Serbian former world number 12 Viktor Troicki will appeal to the Court of Arbitration (CAS) against the 18-month ban slapped on him by the International Tennis Federation (ITF) for refusing to provide a blood sample at this year's Monte Carlo Masters.
"(I will be appealing) for sure," the 27-year-old said on his official website pleading innocence in the doping violation case.
"I put my trust in the Court of Arbitration of Sports in Lausanne, I really hope they will look for the truth and find it, which is only one."
Troicki said he was misled by a doping control officer in Monte Carlo.
"I gave the urine samples and told the doctor I was feeling really bad and I believed that drawing blood would make me feel even worse," said Troicki, who helped Serbia win the 2010 Davis Cup.
"The doctor in charge of the testing told me that I looked very pale and ill, and that I could skip the test if I wrote an explanation letter to ITF about it.
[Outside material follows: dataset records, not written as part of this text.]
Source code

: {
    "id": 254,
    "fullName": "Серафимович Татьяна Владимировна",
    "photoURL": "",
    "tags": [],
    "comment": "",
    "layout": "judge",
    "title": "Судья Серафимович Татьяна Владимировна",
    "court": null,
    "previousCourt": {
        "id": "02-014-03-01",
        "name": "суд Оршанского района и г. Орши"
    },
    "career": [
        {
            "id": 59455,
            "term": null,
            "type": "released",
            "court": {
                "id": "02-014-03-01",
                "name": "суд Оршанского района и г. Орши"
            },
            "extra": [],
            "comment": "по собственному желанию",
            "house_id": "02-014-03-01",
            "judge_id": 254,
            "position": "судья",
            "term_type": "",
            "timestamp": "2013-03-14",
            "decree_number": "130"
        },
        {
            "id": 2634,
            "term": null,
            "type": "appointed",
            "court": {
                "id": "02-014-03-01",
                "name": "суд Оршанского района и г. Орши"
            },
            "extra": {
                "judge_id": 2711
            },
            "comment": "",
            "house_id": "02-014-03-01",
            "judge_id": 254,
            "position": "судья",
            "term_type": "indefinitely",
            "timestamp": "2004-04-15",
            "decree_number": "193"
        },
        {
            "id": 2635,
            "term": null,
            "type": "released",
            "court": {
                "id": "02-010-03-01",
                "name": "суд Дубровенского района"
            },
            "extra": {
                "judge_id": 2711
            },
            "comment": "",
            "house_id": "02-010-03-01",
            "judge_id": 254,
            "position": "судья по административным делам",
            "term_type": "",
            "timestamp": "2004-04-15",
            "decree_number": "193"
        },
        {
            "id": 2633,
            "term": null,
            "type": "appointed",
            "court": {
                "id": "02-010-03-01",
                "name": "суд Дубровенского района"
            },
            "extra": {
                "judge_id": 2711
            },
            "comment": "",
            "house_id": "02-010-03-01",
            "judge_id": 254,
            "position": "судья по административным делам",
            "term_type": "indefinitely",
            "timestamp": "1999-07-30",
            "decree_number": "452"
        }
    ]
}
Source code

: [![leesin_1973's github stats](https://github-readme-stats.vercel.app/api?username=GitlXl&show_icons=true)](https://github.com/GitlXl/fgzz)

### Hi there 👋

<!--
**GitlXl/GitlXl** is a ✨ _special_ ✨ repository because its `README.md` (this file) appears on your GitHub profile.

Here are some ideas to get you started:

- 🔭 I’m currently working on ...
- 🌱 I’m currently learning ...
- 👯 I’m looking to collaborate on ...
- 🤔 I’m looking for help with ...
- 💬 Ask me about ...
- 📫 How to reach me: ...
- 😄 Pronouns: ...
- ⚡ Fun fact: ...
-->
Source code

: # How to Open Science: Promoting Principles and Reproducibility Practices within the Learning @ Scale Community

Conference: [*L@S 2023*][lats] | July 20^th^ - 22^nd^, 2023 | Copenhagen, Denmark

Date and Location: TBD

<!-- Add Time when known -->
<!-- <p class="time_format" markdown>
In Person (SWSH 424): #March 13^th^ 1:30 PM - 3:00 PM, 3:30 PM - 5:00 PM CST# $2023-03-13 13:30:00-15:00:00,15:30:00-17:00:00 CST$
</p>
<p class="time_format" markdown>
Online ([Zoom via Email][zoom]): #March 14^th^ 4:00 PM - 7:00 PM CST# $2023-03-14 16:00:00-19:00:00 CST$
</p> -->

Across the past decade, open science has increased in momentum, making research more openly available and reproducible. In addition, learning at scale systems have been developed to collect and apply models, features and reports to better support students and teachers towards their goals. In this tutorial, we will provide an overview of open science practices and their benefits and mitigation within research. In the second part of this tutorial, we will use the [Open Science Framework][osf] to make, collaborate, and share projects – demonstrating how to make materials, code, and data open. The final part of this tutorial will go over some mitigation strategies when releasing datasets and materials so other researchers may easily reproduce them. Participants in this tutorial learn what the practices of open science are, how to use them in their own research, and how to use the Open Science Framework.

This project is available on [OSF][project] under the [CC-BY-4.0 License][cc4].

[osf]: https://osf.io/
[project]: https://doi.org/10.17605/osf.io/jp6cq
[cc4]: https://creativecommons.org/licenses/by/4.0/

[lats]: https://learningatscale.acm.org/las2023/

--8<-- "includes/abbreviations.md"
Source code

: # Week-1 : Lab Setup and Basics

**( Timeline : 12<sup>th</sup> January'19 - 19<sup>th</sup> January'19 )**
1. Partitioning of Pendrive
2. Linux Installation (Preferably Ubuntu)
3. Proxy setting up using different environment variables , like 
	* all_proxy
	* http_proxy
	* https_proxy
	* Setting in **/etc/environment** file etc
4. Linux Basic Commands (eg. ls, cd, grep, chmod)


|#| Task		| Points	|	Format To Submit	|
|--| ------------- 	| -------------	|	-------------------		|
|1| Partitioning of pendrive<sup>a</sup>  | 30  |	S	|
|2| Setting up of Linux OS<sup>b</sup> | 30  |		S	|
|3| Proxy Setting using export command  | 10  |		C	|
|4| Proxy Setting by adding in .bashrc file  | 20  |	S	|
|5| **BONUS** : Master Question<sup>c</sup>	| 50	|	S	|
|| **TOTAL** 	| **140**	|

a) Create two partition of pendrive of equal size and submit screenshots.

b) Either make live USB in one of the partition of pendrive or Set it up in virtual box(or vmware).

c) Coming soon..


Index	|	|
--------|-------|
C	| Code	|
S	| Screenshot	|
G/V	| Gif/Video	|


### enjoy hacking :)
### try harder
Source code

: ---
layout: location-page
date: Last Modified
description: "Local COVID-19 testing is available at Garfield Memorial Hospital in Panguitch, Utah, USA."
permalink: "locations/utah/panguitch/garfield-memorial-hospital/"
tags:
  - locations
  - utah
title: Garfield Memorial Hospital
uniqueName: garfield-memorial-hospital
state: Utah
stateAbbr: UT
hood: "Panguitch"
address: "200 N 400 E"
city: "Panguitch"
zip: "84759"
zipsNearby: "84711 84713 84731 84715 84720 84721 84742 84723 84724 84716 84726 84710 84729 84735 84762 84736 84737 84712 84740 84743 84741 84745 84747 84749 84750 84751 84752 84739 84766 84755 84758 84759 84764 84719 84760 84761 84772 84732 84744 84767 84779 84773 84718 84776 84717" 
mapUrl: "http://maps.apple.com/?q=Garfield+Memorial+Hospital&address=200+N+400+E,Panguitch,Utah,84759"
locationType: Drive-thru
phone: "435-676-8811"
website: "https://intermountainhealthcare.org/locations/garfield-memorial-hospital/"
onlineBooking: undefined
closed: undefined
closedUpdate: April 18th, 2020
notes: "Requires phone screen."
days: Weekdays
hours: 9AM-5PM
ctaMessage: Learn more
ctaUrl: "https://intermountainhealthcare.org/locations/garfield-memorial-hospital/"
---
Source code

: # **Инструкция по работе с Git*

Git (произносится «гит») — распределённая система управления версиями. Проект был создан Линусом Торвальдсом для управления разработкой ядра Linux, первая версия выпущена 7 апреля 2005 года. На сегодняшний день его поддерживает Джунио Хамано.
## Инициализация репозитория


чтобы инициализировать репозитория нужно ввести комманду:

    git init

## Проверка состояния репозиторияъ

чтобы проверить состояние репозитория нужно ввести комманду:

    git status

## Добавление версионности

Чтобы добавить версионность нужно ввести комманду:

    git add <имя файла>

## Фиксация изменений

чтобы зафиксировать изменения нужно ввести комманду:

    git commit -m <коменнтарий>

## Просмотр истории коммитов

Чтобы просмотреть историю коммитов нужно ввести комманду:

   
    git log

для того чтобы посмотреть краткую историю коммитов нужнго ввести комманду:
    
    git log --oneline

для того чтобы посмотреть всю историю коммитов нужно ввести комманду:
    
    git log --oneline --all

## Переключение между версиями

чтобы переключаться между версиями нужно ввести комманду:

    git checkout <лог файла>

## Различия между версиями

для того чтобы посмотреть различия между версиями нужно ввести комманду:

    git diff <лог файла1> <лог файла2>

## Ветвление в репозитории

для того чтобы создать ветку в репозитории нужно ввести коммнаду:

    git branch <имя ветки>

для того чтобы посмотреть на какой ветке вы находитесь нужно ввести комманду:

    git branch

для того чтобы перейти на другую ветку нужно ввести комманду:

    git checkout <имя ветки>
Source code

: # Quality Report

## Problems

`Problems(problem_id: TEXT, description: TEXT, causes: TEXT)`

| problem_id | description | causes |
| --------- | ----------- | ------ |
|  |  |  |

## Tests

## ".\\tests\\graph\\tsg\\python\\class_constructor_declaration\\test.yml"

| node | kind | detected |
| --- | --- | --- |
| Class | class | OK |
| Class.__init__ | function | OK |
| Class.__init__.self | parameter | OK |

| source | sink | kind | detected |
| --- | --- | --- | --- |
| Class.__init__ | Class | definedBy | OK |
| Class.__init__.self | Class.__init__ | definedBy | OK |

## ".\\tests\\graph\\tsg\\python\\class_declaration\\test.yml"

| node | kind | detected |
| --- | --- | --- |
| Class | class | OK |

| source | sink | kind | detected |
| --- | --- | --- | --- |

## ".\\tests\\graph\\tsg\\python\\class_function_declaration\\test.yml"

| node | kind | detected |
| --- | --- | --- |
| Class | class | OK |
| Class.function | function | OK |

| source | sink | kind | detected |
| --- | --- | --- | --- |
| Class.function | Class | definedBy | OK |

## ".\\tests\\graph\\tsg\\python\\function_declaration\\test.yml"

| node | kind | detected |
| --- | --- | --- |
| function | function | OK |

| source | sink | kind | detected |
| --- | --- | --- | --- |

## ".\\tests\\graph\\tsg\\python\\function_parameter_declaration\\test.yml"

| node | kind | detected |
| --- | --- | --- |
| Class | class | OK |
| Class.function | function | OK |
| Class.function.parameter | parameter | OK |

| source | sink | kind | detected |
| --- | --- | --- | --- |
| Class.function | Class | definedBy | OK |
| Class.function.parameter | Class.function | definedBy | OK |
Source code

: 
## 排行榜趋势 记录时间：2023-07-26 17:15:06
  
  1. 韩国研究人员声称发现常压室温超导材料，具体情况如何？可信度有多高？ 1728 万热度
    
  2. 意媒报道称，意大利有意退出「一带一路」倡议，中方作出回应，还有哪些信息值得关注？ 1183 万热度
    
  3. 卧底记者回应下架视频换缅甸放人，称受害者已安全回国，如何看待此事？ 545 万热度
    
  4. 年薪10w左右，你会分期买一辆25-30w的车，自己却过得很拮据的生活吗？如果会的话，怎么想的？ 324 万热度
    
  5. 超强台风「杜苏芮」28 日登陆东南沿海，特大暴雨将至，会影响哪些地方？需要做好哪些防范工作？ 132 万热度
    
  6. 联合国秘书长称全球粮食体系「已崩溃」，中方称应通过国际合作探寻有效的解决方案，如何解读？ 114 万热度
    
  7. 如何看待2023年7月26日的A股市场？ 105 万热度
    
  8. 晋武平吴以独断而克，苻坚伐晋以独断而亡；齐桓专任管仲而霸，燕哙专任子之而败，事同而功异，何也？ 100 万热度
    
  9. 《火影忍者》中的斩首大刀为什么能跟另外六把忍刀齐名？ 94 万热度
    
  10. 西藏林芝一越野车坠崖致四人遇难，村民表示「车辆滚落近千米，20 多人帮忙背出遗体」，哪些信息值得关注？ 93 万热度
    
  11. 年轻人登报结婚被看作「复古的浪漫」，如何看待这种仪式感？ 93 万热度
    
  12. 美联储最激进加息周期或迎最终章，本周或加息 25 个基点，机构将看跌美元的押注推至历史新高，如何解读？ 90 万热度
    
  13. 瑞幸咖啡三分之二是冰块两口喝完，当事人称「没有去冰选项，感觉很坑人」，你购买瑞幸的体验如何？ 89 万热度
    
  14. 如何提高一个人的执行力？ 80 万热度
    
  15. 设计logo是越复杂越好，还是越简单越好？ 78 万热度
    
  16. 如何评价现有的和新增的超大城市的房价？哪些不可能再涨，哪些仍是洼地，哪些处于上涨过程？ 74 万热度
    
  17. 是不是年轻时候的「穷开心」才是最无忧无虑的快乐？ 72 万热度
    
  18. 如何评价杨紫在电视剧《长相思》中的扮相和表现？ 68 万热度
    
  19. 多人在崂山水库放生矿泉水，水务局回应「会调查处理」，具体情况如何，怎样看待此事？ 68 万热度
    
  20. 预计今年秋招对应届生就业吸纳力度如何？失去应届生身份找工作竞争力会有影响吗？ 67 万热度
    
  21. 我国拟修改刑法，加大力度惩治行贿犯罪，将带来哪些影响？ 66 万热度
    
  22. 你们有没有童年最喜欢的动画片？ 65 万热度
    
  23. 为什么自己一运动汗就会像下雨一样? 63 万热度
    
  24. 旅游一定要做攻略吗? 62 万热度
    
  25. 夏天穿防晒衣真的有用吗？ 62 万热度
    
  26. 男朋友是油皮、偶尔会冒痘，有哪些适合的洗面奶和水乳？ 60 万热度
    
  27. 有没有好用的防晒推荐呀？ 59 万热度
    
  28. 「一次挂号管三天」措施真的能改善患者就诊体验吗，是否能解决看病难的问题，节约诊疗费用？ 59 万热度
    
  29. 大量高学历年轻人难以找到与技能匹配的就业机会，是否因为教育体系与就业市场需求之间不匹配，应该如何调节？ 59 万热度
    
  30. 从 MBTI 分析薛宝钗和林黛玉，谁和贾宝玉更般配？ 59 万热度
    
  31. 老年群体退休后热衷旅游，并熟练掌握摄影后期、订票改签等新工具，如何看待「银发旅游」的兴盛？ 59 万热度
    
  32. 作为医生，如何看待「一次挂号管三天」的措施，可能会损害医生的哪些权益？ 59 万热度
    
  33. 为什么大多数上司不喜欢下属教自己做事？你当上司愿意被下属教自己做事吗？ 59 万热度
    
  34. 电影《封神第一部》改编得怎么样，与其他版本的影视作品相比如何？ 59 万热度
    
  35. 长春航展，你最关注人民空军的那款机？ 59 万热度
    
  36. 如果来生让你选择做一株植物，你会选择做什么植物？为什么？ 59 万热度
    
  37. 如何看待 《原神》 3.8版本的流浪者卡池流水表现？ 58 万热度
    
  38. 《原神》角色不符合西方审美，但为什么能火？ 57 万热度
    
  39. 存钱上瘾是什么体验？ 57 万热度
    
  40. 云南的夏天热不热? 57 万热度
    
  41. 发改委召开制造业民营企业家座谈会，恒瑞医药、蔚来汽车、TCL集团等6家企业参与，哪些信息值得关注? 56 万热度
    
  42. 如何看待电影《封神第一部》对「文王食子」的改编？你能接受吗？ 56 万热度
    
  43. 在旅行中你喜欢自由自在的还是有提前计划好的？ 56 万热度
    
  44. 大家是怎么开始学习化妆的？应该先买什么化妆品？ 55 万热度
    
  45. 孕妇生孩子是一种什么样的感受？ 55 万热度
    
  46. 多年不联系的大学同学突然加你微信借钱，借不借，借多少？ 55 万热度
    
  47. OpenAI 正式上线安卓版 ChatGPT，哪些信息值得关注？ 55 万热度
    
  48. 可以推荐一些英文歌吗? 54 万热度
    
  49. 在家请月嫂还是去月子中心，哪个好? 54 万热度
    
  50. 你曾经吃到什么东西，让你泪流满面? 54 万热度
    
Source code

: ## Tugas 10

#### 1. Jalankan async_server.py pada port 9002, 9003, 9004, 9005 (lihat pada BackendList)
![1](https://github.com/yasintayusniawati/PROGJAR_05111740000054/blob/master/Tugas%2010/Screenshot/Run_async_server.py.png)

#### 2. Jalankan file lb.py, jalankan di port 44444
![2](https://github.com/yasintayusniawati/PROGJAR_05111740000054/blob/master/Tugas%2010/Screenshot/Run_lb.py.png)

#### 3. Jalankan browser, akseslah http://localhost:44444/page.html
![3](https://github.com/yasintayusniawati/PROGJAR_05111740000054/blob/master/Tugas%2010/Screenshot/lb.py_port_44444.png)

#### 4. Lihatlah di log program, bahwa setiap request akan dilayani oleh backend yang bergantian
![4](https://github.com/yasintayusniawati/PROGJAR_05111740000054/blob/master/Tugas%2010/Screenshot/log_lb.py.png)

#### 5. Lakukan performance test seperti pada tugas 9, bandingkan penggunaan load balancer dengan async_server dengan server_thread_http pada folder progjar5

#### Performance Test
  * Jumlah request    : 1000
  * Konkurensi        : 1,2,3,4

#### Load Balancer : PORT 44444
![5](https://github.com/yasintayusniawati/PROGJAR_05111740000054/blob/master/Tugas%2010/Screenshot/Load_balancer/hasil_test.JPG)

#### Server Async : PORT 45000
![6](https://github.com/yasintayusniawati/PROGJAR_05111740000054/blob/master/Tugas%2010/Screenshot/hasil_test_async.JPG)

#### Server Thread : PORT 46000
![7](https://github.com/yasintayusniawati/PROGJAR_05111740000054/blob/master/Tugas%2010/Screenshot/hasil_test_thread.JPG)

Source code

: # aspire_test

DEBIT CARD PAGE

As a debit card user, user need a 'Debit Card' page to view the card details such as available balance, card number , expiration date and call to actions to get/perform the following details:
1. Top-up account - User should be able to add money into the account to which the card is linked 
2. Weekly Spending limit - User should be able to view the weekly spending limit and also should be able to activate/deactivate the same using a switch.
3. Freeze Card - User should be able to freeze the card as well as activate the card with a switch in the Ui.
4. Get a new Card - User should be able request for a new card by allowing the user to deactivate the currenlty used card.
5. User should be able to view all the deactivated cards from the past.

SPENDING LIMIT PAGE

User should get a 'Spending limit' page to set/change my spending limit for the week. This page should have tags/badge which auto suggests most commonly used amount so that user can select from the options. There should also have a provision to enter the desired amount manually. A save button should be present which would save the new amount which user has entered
She dictated the letter to me and let me go without giving blood.
"I just had the wrong doctor who didn't tell me at all that I was risking anything. She showed me a letter of the ITF saying she is in charge of the decisions and I trusted her completely."
Troicki termed the episode a "real nightmare" and said he felt "being treated like a criminal".
An ITF statement said Troicki's actions constituted a "failure and refusal" to provide a blood sample and that his explanation for doing so was "not compelling."
Troicki will be suspended until Jan 24, 2015 and the announcement came shortly after he lost to Spaniard Tommy Robredo in the early stages of a Croatian international tournament in Umag on Thursday.
Troicki was hailed as a national hero in Serbia alongside compatriot and world number one Novak Djokovic after winning the final singles rubber in Serbia's epic 3-2 win over France in the 2010 Davis Cup final in Belgrade.